Moving Target Monte Carlo

Ying, Haoyun, Mao, Keheng, Mosegaard, Klaus

arXiv.org Machine Learning

The Markov Chain Monte Carlo (MCMC) methods are popular when considering sampling from a high-dimensional random variable $\mathbf{x}$ with possibly unnormalised probability density $p$ and observed data $\mathbf{d}$. However, MCMC requires evaluating the posterior distribution $p(\mathbf{x}|\mathbf{d})$ of the proposed candidate $\mathbf{x}$ at each iteration when constructing the acceptance rate. This is costly when such evaluations are intractable. In this paper, we introduce a new non-Markovian sampling algorithm called Moving Target Monte Carlo (MTMC).

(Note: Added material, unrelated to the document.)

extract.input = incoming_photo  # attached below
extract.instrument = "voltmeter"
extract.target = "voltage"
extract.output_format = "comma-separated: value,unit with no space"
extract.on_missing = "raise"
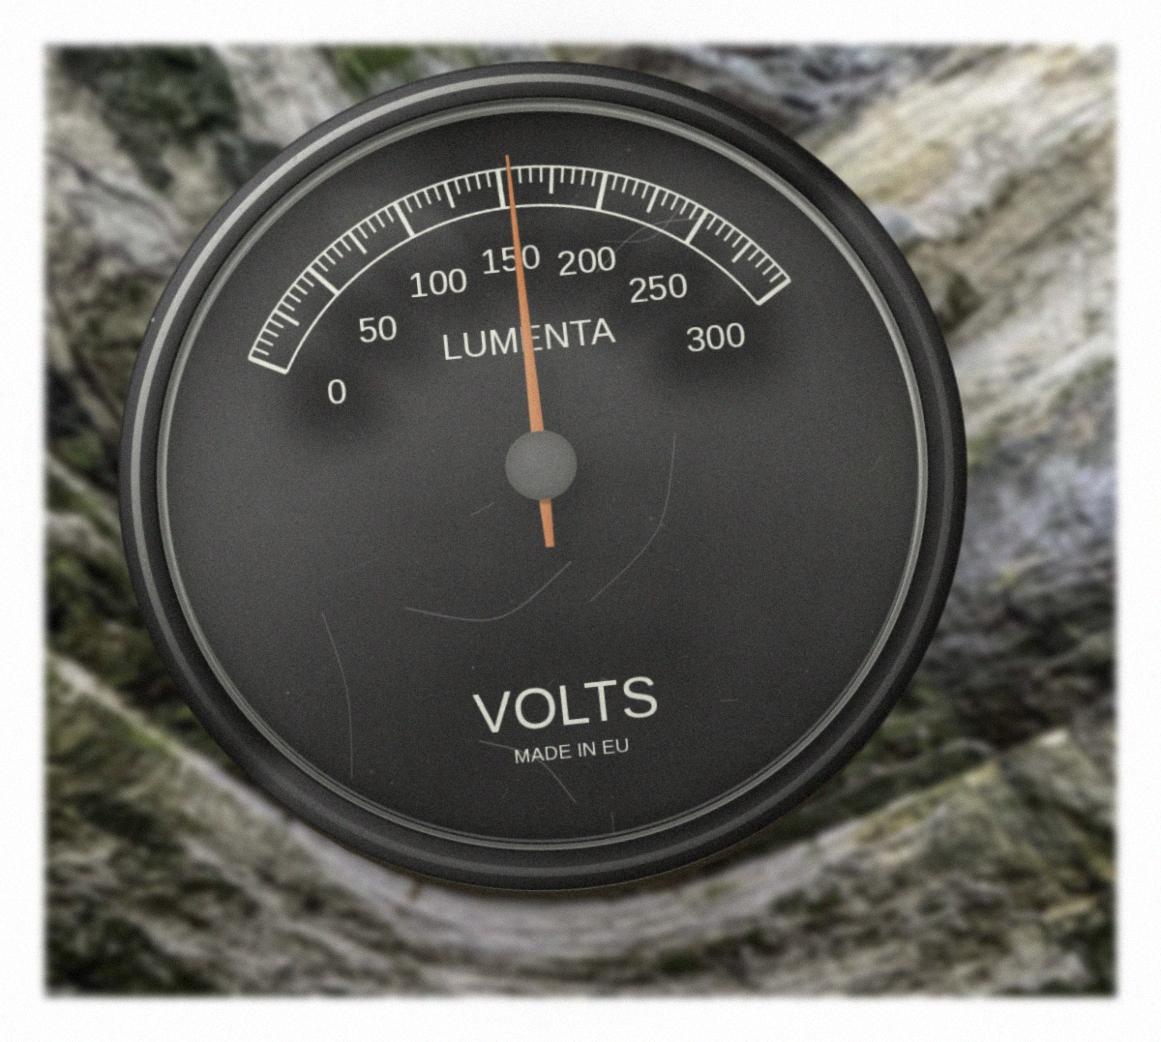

The acceptance rate at $n$-th iteration is constructed using an iteratively updated approximation of the posterior distribution $a_n(\mathbf{x})$ instead of $p(\mathbf{x}|\mathbf{d})$. The true value of the posterior $p(\mathbf{x}|\mathbf{d})$ is only calculated if the candidate $\mathbf{x}$ is accepted. The approximation $a_n$ utilises these evaluations and converges to $p$ as $n \rightarrow \infty$. A proof of convergence and estimation of convergence rate in different situations are given.